WHAT THE TASK ASKS: Pick out every line in the records that contains the word "will", and copy each of those lines.

SUPPLIED INFORMATION:
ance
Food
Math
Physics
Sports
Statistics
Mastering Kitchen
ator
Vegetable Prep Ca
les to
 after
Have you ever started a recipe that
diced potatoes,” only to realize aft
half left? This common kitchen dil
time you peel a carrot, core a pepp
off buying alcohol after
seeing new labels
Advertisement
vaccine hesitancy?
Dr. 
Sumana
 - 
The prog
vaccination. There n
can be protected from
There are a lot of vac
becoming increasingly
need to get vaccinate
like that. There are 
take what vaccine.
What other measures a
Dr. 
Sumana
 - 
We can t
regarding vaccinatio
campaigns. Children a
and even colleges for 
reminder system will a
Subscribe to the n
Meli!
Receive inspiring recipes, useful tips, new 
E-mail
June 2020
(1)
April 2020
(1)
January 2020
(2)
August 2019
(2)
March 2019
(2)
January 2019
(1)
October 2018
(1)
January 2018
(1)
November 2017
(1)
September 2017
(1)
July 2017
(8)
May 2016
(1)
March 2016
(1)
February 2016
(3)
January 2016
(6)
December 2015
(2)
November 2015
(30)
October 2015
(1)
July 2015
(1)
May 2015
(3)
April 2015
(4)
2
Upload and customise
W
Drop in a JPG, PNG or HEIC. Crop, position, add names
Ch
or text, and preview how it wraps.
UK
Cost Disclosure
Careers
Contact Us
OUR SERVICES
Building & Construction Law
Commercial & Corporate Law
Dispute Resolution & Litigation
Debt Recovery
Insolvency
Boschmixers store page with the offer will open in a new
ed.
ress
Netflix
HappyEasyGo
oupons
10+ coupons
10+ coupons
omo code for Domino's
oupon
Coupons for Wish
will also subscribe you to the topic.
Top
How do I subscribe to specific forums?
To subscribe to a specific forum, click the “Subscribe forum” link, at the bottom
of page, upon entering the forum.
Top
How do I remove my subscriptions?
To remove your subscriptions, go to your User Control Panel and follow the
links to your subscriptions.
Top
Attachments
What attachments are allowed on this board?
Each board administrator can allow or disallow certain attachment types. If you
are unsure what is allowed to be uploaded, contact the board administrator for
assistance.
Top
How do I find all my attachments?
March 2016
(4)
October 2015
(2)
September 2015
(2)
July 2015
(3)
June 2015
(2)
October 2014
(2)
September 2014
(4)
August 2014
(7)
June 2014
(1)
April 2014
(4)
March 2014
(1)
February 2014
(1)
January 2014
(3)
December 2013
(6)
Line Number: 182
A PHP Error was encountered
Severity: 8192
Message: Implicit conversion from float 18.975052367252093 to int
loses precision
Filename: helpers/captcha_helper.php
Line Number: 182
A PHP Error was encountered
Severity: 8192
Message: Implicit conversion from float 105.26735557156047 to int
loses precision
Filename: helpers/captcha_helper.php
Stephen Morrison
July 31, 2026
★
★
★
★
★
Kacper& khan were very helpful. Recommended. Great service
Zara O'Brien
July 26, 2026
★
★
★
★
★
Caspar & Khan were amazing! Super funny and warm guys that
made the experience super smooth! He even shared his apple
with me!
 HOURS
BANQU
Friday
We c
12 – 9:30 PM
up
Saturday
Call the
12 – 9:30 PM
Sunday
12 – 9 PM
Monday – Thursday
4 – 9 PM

RESPONSE FOR THIS EXERCISE:
reminder system will a
Boschmixers store page with the offer will open in a new
will also subscribe you to the topic.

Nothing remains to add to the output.